Wednesday, 15 September 2010

'RP' - whence? No. 3 (John Walker)

John Walker is much more well-kenned than Duponceau about whom I wrote in my previous blog. Walker occasionally employs the epithet received when discussing various types of English accent. He does so in his Critical Pronouncing Dictionary and Expositor of the English Language (= CPD) of 1791; other uses of received can be found in Walker's A Key to the Pronunciation of Greek, Latin, and Scripture Proper Names (1804, 2nd and later editions) (= KP).

In his musings on the pronunciation of the name Andronicus in Shakespeare's tragedy Titus Andronicus, Walker writes that Shakespeare "followed the received English pronunciation of his time" (KP 1798:80).

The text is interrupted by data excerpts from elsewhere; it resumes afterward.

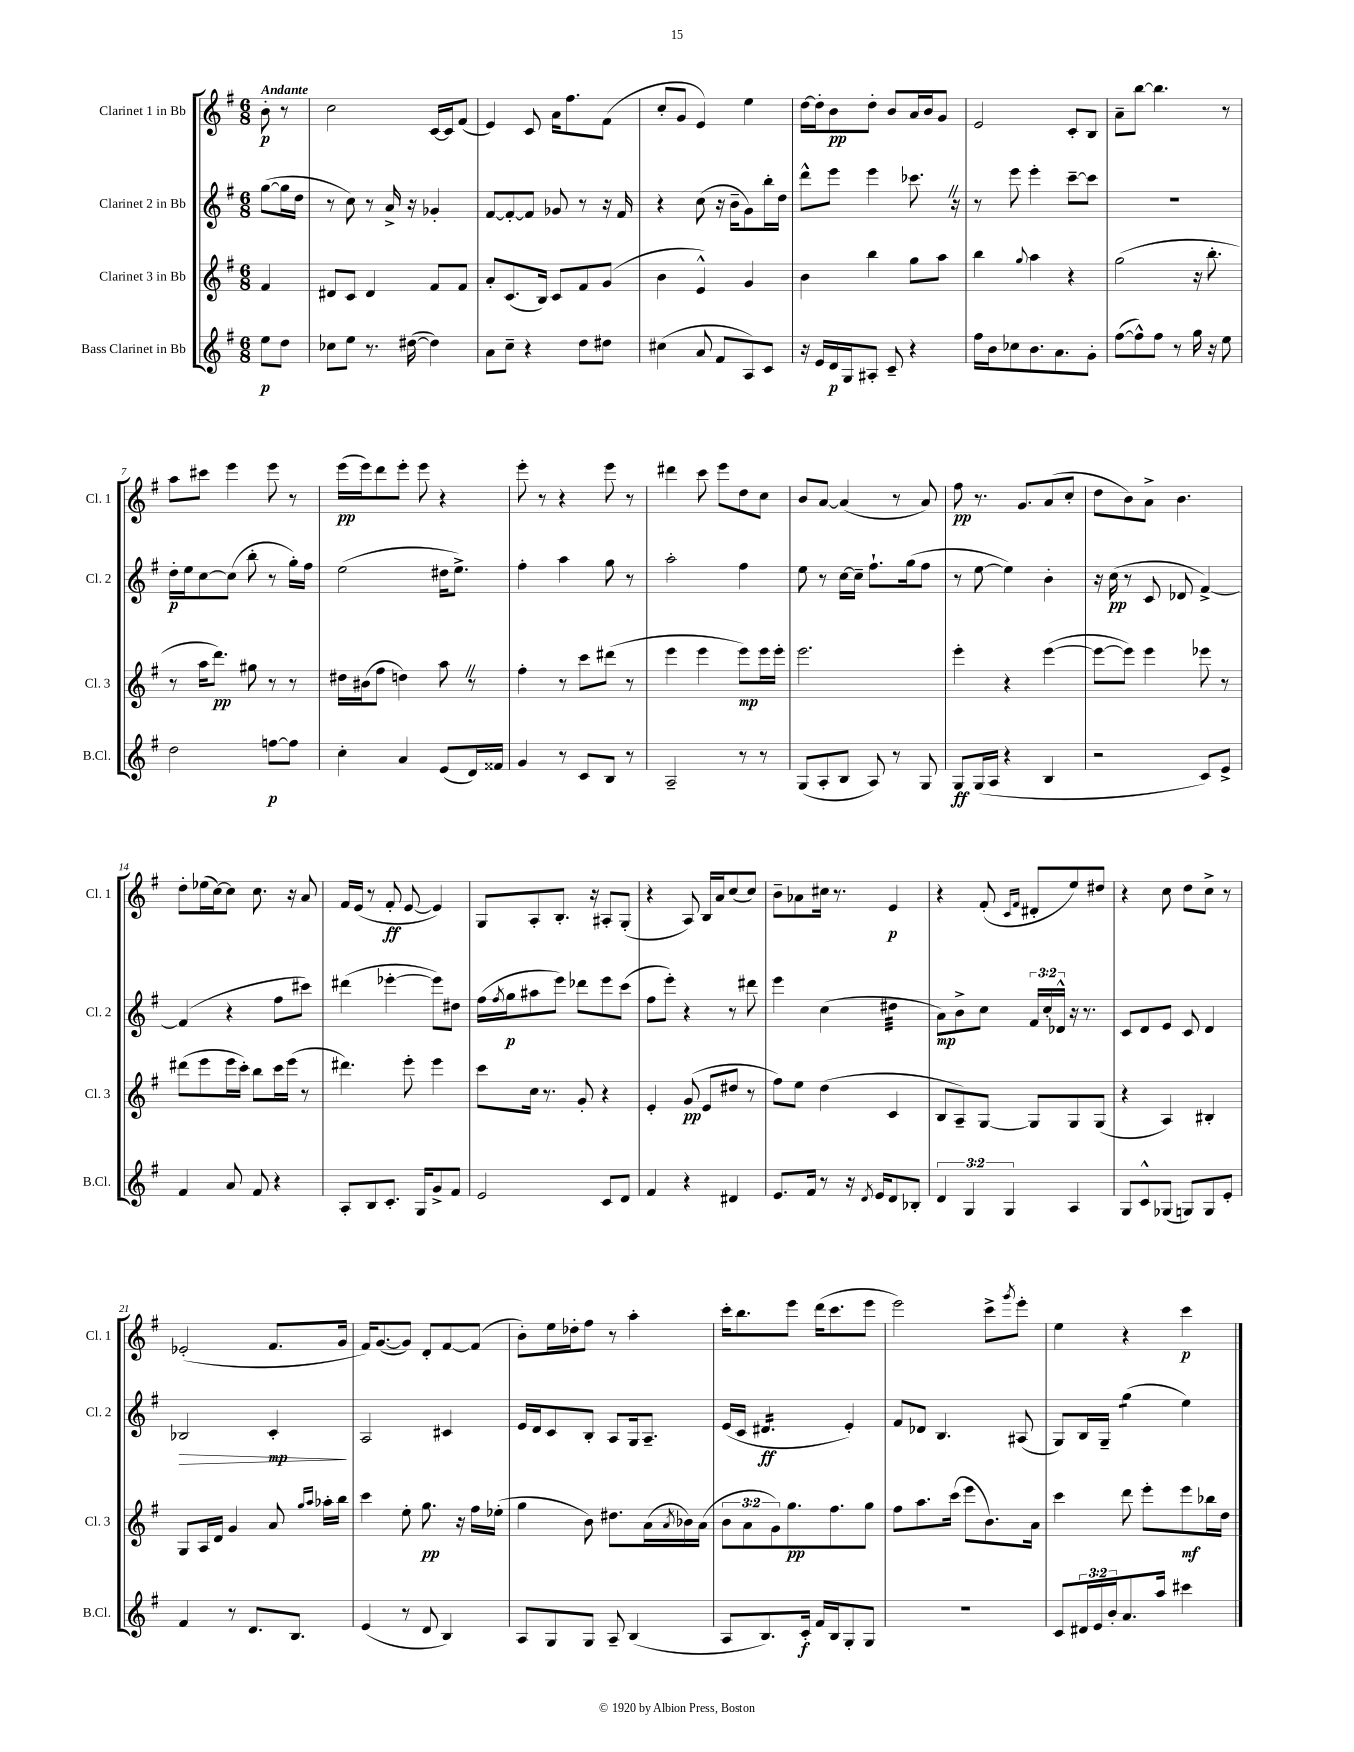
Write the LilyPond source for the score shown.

<<
\new StaffGroup <<
\new Staff = "s0" \with { instrumentName = "Clarinet 1 in Bb" shortInstrumentName = "Cl. 1" } {
    \clef treble \key g \major \numericTimeSignature \time 6/8 \partial 4 \tempo "Andante"
    b'8-.\p r8 |
    c''2 c'16~ c'16 fis'8( |
    e'4) c'8 a'16 fis''8. fis'8( |
    c''8-. g'8 e'4) e''4 |
    d''16~ d''16-. b'8\pp d''8-. b'8 a'16 b'16 g'8 |
    e'2 c'8-. b8 |
    a'8-- b''8~ b''4. r8 |
    a''8 cis'''8 e'''4 e'''8 r8 |
    e'''16\pp( e'''16) d'''8 e'''8-. e'''8 r4 |
    e'''8-. r8 r4 e'''8 r8 |
    dis'''4 c'''8 e'''8 d''8 c''8 |
    b'8 a'8~ a'4( r8 a'8) |
    fis''8\pp r8. g'8. a'8( c''8-. |
    d''8 b'8) a'8-> b'4. |
    d''8-. ees''16( c''16~) c''8 c''8. r16 a'8 |
    fis'16 e'16( r8 fis'8-.\ff e'8~ e'4) |
    g8 a8-. b8.-. r16 ais8-. g8-.( |
    r4 a8) b16 a'16 c''8( c''8) |
    b'8-- aes'8 cis''16 r8. e'4\p |
    r4 fis'8-.( \grace { c'16 fis'16 } dis'8-. e''8) dis''8 |
    r4 c''8 d''8 c''8-> r8 |
    ees'2-.( fis'8. g'16 |
    fis'16) g'8.~( g'8) d'8-. fis'8~ fis'8( |
    b'8-.) e''16 des''16-. fis''8 r8 a''4-. |
    c'''16-. b''8. e'''8 d'''16( c'''8. e'''8 |
    e'''2) c'''8-> \acciaccatura { g'''8 } e'''8-. |
    e''4 r4 c'''4\p \bar "|." |
}
\new Staff = "s1" \with { instrumentName = "Clarinet 2 in Bb" shortInstrumentName = "Cl. 2" } {
    \clef treble \key g \major \numericTimeSignature \time 6/8 \override Staff.TupletNumber.text = #tuplet-number::calc-fraction-text \partial 4
    g''8~( g''16 d''16 |
    r8 c''8) r8 a'16-> r16 ges'4-. |
    fis'8~ fis'8~-. fis'8 ges'8 r8 r16 fis'16 |
    r4 c''8( r16 b'16-- g'8) b''16-. d''16 |
    d'''8-^ e'''8 e'''4 ces'''8. \once \override BreathingSign.text = \markup { \musicglyph "scripts.caesura.straight" } \breathe r16 |
    r8 e'''8 e'''4-. c'''8~-- c'''8 |
    R2. |
    d''16-.\p e''16 c''8~ c''8( b''8-. r8 g''16-.) fis''16 |
    e''2( dis''16 e''8.->) |
    fis''4-. a''4 g''8 r8 |
    a''2-. fis''4 |
    e''8 r8 c''16~ c''16-- fis''8.-! g''16( fis''8 |
    r8 e''8~ e''4) b'4-. |
    r16 c''16\pp( r8 c'8 des'8 fis'4~->) |
    fis'4( r4 fis''8 cis'''8) |
    dis'''4( ees'''4~-. ees'''8) dis''8 |
    fis''16( \acciaccatura { fis''8 } g''16\p ais''8 e'''8) des'''8 e'''8 c'''8( |
    fis''8 e'''8-.) r4 r8 dis'''8 |
    e'''4 c''4( dis''4:32 |
    a'8\mp) b'8-> c''8 \tuplet 3/2 { fis'16 c''16-. des'16-^ } r16 r8. |
    c'8 d'8 e'8 c'8 d'4 |
    bes2\> c'4-.\mp\! |
    a2 cis'4 |
    e'16 d'16 c'8 b8-. a8 g16 a8.-- |
    e'16( c'16 dis'4.:16\ff e'4-.) |
    fis'8 des'8 b4. ais8( |
    g8) b16 g16-- g''4:8( e''4) \bar "|." |
}
\new Staff = "s2" \with { instrumentName = "Clarinet 3 in Bb" shortInstrumentName = "Cl. 3" } {
    \clef treble \key g \major \numericTimeSignature \time 6/8 \override Staff.TupletNumber.text = #tuplet-number::calc-fraction-text \partial 4
    fis'4 |
    dis'8 c'8 dis'4 fis'8 fis'8 |
    a'8-. c'8.( b16) c'8 fis'8 g'8( |
    b'4 e'4-^) g'4 |
    b'4 b''4 g''8 a''8 |
    b''4 \appoggiatura { g''8 } a''4 r4 |
    g''2( r16 b''8.-. |
    r8 a''16 d'''8.\pp) gis''8 r8 r8 |
    dis''16 bis'16( fis''8 d''4) a''8 \once \override BreathingSign.text = \markup { \musicglyph "scripts.caesura.straight" } \breathe r8 |
    fis''4-. r8 c'''8 dis'''8( r8 |
    e'''4 e'''4 e'''8\mp) e'''16 e'''16-. |
    e'''2. |
    e'''4-. r4 e'''4~( |
    e'''8~ e'''8) e'''4 ees'''8 r8 |
    dis'''8( e'''8 e'''16 c'''16-.) b''8 c'''16 e'''16( r8 |
    dis'''4.) e'''8-. e'''4 |
    c'''8 c''16 r8. g'8-. r4 |
    e'4-. g'8\pp( e'8 dis''8 r8 |
    fis''8) e''8 d''4( c'4 |
    b8 a8--) g8~ g8 g8 g8( |
    r4 a4) bis4-. |
    g8 a16 d'16 g'4 a'8 \grace { g''16 a''16 } aes''16-. b''16 |
    c'''4 e''8-. g''8.\pp r16 fis''16 ees''16-.( |
    g''4 b'8) dis''8. a'16( \acciaccatura { a'8 } bes'16) a'16( |
    \tuplet 3/2 { b'8 a'8 g'8) } g''8.\pp fis''8. g''8 |
    fis''8 a''8. c'''16( e'''8 b'8.) a'16 |
    c'''4 d'''8 e'''8-. e'''8\mf bes''16 d''16 \bar "|." |
}
\new Staff = "s3" \with { instrumentName = "Bass Clarinet in Bb" shortInstrumentName = "B.Cl." } {
    \clef treble \key g \major \numericTimeSignature \time 6/8 \override Staff.TupletNumber.text = #tuplet-number::calc-fraction-text \partial 4
    e''8\p d''8 |
    ces''8 e''8 r8. dis''16~( dis''4) |
    a'8 c''8-- r4 d''8 dis''8 |
    cis''4( a'8 fis'8 a8) c'8 |
    r16 e'16 d'16\p g16 ais8-. c'8-- r4 |
    fis''16 b'16 ces''8 b'8. a'8. g'8-. |
    fis''8~( fis''8-^) fis''8 r8 g''16 r16 e''8 |
    d''2 f''8~\p f''8 |
    c''4-. a'4 e'8( d'16) fisis'16 |
    g'4 r8 c'8 b8 r8 |
    a2-- r8 r8 |
    g8( a8-. b8 a8) r8 g8 |
    g8\ff g16( a16 r4 b4 |
    r2 c'8) e'8-> |
    fis'4 a'8 fis'8 r4 |
    a8-. b8 c'8.-. g16 g'8-> fis'8 |
    e'2 c'8 d'8 |
    fis'4 r4 dis'4 |
    e'8. fis'16 r8 r16 \acciaccatura { d'8 } e'16 d'8 bes8-. |
    \tuplet 3/2 { d'4 g4 g4 } a4 |
    g8 c'8-^ ges8( g8) g8 e'8-. |
    fis'4 r8 d'8. b8. |
    e'4( r8 d'8 b4) |
    a8 g8 g8 a8-- b4( |
    a8 b8.) c'16-.\f fis'16 b16 g8-. g8 |
    R2. |
    c'8 \tuplet 3/2 { dis'16 e'16 b'16-. } a'8. a''16 cis'''4 \bar "|." |
}
>>
>>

In the article accompanying the head word Palmyra Walker states: "Those, however, must be pedantic coxcombs who should attempt to disturb the received pronunciation when in English, [...]" KP 1798: 86). He rejects stressing the antepenultimate in the English pronunciation of the word.

In his opus magnum CPD Walker on page viii tries to characterise what is "most generally received" by referring a) to being "learned and polite" and b) to a quantitative criterion (= "bulk of speakers").

The next text passage is probably the most frequently cited one. In it Walker describes the area within which pronunciation is "more generally received" (p. xiii).

Finally I should like to quote from p.12, where Walker talks about the pronunciation of the letter <a>. In later editions of the CPD there's no comma between "received" and "pronunciation".

Like Duponceau Walker does not to intend to set up a definitory label; however, he does not simply posit the concept but tries to propose some characteristic features (polite, learned, bulk of speakers) - however vague they may be.